I just read an interesting article by Peter Pachal in Mashable's tech section, in which Mike Calce, the former hacker known as "mafiaboy," says most of today's hackers are motivated by the desire to make a quick buck. Calce makes some decent points, but I think he's unfairly swiping the entire hacking community with the same, big brush.
From Pachal's article:
“The hacker motivation has changed immensely,” Calce told Mashable in an interview. “It’s much more about monetary gain, whereas in my era, it was about pushing the status quo.” Calce’s era was circa 2000, when he pulled off major denial-of-service attacks on several major tech companies, including Amazon, Dell, Yahoo, eBay and CNN — all when he was 15 years old. Calce was eventually caught and arrested for the attacks, serving eight months in a “group facility,” he says. After doing his time, Calce laid low for years, but now he works as a digital security consultant and keynotes at IT conferences. He wrote a book about his experiences in 2008, 'Mafiaboy: How I Cracked the Internet and Why It’s Still Broken.'"
It's somewhat ironic that he talks about hackers going for monetary gain, since he's made a living as a security consultant and author since his arrest and incarceration. To be fair, though, I don't think he's suggesting it's all bad to go for the money over an idealistic crusade.
Also from the article:
With the shift from mischief-making to financial motives, the risk has shifted as well. Whereas 10 years ago hacking was more of a danger to large companies with big online operations, the risk today to individuals is much greater, Calce says.
I agree the risk to individuals is much greater, but Calce makes a bit too much of that as supplanting the risk to big corporations. If anything, the risk to big online corporations is as great if not greater than it was 10 years ago, partly because breaching their systems is the way to steal the most sensitive data on those individuals (credit card and Social Security numbers, etc.).

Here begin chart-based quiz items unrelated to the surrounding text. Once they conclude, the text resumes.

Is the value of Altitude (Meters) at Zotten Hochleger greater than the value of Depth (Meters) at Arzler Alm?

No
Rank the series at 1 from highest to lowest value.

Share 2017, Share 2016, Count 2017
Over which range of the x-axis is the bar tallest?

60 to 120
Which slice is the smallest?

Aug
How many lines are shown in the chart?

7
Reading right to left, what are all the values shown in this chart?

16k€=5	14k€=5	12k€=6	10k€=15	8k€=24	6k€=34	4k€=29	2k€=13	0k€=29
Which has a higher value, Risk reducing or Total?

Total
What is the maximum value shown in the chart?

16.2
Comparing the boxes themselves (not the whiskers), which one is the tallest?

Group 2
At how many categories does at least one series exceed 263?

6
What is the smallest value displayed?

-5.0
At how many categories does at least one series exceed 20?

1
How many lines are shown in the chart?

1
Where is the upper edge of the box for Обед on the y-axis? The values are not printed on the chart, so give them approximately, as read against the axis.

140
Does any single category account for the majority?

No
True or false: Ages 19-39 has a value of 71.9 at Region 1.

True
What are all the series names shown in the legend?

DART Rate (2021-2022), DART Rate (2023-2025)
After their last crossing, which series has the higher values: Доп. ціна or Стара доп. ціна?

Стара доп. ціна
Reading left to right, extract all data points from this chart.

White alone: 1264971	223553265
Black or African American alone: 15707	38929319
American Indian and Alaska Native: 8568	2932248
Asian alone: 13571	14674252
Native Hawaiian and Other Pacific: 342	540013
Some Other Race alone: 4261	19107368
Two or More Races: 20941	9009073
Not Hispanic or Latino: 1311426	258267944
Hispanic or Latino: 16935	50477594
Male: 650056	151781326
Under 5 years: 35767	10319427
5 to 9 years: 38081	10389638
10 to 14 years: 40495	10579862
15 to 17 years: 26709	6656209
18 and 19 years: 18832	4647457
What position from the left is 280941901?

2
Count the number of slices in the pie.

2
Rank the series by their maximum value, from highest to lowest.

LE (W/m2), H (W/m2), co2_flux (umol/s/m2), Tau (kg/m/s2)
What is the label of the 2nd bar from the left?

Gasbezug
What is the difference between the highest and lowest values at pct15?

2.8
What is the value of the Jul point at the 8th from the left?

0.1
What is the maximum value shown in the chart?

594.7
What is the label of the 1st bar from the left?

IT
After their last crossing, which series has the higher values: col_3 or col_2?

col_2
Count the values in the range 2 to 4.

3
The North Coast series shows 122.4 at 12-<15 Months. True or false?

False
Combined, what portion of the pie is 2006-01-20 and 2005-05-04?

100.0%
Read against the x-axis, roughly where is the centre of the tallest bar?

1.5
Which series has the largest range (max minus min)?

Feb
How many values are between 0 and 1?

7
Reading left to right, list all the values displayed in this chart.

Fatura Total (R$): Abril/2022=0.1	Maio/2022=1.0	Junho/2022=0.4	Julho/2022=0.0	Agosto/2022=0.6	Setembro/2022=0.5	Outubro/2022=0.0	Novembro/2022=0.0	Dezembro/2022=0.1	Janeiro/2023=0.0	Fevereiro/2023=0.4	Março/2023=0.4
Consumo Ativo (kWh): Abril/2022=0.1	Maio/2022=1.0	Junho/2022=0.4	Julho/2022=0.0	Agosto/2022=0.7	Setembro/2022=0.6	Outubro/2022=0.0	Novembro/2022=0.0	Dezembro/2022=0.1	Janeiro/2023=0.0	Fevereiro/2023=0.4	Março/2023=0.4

My biggest critique is over his suggestion that it's all about making a quick buck these days. That's certainly true for some, and hacking has become much more respectable and lucrative than it was back in the day. And we all have to put food on the table and pay those rents and mortgages, right?
The thing is, hackers are still pushing the status quo. The difference is that now they can make a living doing it.
I know many in the profession who are passionate about getting big companies and individuals to be more proactive about their own security. They make their living hacking into their clients' systems but go further with projects that make them no money. They blog. They make podcasts. They write unpaid and paid guest columns for a variety of publications, and if they see wrongs in the private sector they call out the offending entities.
That IS pushing the status quo.
Let's not forget about the hacktivism phenomenon, where the likes of Anonymous and LulzSec do what they do all in the name of making statements. I often don't agree with their methods, but I don't see how their activities earn them a "quick buck."
Idealism is alive and well in the hacking community. It leads to a lot of good work, and some stupid stunts. The optimist in me chooses to believe there's more of the former than the latter.
There is indeed money to be made. But if the job is legitimate and for the good, what's wrong with that?